Defeating Malaria in Myanmar's Remote Villages

 

 

Image: Naw Poe at home in Tanintharyi Region, Myanmar. (CPI)

567Defeating Malaria in Myanmar’s Remote Villages

Naw Poe lives with her husband and two-year-old son in Hsar Pwel Htar, a remote village in Myanmar’s Tanintharyi Region in the country’s southeast. The village has no health clinic. The nearest one is about two hours drive by motorbike across rugged terrain. During the monsoon season, the dirt tracks that connect villages are often impassable.

The family’s combined income averages around $75 per month. This is just enough to cover day-to-day essentials, but when a family member gets sick, they face potentially catastrophic health costs. “The nearest clinic is far away, and it is expensive for us to go there,” explains Naw Poe. “We have to pay for transportation, food, medicine and accommodation. That is too much for our family, so we have to go into debt. It is difficult to borrow money from other families in the village because no one has much here.”

Hsar Pwel Htar village is one of the hundreds in which CPI supports a Malaria Post staffed by a community-based health worker trained in essential malaria prevention, diagnosis, and treatment. This approach is vital to CPI’s model of investing in community-based health care, particularly in remote and conflict-affected regions where communities have little or no access to other health care services.

In mid-2016, Naw Poe fell ill with a fever, chills, and severe headache. Aware that the health worker at the Malaria Post offered free malaria treatment, she went to see her immediately.
“She tested my blood and told me that I had malaria,” Naw Poe explains. “She gave me some pills to take, white and brown, and told me to come back immediately if I felt any discomfort. About one week after taking the medicine, I felt much better.”

“She also explained how you catch malaria and reminded me to ensure the family sleeps under the bed net every night so the mosquitoes can’t bite us. We will be more careful in the future.”

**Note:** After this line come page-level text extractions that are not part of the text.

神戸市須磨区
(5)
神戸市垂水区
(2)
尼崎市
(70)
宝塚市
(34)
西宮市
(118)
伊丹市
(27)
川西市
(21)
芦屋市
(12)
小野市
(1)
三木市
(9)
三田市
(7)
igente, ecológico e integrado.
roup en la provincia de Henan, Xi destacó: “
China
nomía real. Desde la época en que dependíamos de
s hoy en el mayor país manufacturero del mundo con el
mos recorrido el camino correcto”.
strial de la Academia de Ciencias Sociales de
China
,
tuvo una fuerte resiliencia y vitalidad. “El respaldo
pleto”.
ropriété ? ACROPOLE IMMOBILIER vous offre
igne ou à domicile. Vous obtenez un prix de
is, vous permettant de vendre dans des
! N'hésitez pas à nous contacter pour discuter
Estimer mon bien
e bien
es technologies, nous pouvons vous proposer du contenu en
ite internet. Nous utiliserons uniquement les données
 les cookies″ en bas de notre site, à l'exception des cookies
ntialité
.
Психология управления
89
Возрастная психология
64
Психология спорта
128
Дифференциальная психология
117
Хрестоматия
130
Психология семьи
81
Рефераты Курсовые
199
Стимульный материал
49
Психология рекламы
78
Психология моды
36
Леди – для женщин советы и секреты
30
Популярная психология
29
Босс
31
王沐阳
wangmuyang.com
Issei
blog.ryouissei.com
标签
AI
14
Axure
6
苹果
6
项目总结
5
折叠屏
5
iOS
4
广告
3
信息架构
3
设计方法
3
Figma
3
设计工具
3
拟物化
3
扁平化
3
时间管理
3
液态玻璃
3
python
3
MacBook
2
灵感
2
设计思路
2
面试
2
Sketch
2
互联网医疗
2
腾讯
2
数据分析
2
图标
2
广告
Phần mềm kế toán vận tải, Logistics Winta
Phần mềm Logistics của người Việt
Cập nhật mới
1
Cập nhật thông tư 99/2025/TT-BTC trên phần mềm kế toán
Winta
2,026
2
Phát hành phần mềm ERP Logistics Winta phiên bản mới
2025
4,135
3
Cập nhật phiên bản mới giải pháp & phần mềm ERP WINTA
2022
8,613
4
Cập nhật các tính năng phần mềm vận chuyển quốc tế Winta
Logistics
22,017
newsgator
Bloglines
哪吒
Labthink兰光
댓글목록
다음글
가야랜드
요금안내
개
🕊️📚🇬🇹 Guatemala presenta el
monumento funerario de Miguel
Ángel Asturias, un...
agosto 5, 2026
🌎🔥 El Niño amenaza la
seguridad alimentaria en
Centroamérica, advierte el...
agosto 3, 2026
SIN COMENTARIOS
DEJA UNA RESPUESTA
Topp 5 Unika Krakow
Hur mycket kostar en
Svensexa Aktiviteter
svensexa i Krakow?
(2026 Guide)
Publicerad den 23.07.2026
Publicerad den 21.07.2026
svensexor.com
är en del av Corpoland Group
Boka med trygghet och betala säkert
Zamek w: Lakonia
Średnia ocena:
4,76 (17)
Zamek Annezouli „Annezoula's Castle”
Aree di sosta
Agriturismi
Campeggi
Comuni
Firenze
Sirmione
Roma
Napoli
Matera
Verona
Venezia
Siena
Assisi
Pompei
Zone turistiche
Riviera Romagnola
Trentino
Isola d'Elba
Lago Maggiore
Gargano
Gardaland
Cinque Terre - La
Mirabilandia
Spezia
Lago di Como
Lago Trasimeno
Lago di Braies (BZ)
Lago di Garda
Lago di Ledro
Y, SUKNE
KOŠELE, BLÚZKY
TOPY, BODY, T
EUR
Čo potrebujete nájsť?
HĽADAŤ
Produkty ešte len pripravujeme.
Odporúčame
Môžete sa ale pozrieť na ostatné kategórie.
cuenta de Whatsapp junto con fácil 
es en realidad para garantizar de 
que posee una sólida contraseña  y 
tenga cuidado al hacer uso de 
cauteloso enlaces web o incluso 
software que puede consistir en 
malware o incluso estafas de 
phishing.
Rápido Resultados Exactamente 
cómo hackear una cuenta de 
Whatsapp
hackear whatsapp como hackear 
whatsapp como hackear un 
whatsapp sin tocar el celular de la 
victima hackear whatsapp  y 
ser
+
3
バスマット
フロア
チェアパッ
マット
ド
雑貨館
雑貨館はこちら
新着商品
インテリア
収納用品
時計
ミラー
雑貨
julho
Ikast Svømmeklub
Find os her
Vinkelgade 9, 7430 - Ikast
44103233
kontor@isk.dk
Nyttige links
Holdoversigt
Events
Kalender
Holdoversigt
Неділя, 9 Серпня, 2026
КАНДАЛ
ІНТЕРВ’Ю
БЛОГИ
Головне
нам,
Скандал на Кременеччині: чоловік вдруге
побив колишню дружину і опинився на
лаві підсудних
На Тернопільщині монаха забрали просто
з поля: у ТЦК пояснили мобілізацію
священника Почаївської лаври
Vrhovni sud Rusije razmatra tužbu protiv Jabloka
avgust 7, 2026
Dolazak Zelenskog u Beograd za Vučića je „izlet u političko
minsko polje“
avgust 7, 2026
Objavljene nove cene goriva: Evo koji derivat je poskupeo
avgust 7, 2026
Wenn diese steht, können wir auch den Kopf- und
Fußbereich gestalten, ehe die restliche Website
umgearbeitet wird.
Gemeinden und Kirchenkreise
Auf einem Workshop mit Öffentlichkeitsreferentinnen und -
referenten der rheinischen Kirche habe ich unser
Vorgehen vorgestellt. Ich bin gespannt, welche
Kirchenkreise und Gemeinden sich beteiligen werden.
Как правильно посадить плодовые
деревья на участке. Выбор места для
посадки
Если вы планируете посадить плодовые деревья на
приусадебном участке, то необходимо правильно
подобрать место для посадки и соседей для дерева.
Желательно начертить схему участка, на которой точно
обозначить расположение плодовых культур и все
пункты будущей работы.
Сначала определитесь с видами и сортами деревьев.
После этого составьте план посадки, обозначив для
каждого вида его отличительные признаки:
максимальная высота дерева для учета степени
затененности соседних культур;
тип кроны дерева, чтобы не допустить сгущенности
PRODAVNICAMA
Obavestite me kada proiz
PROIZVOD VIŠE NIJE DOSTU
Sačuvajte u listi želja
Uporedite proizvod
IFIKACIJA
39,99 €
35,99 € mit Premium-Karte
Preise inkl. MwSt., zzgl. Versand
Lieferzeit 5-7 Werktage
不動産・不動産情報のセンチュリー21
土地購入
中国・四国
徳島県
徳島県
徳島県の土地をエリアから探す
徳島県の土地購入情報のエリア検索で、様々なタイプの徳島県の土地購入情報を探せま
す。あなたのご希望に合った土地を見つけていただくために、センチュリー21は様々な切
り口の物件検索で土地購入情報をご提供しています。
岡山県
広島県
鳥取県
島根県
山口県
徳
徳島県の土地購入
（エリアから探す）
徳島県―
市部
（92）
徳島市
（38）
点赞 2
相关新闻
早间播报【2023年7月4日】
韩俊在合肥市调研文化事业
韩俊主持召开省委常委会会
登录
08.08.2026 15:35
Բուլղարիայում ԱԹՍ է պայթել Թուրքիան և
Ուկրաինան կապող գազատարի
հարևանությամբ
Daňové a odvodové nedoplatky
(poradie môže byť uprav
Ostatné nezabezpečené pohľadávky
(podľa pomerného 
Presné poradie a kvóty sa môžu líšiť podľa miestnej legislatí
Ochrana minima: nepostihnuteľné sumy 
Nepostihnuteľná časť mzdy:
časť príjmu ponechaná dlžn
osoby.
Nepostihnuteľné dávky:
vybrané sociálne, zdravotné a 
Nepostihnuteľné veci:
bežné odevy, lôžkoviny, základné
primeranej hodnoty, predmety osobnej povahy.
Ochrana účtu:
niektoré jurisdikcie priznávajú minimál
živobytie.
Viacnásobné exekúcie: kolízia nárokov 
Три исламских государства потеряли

“I don’t know what I would have done if she hadn’t been there,” Naw Poe explains. “It was the rainy season, so the track to the nearest clinic was in bad condition, and I probably couldn’t make it. I could have died.”

For Naw Poe, the new Malaria Post has made a difference. “I used to worry a lot about malaria for my family and myself. It is better now – we can get advice and free treatment to help us stay healthy. Having more health services like this in our village would be good. I hope things will continue to get better in the future. That way, when we get sick, we won’t need to travel long distances and spend much money to get treatment.”

Naw Poe is one of 2,360 people who tested positive for malaria and received treatment through CPI’s malaria elimination program in 2016.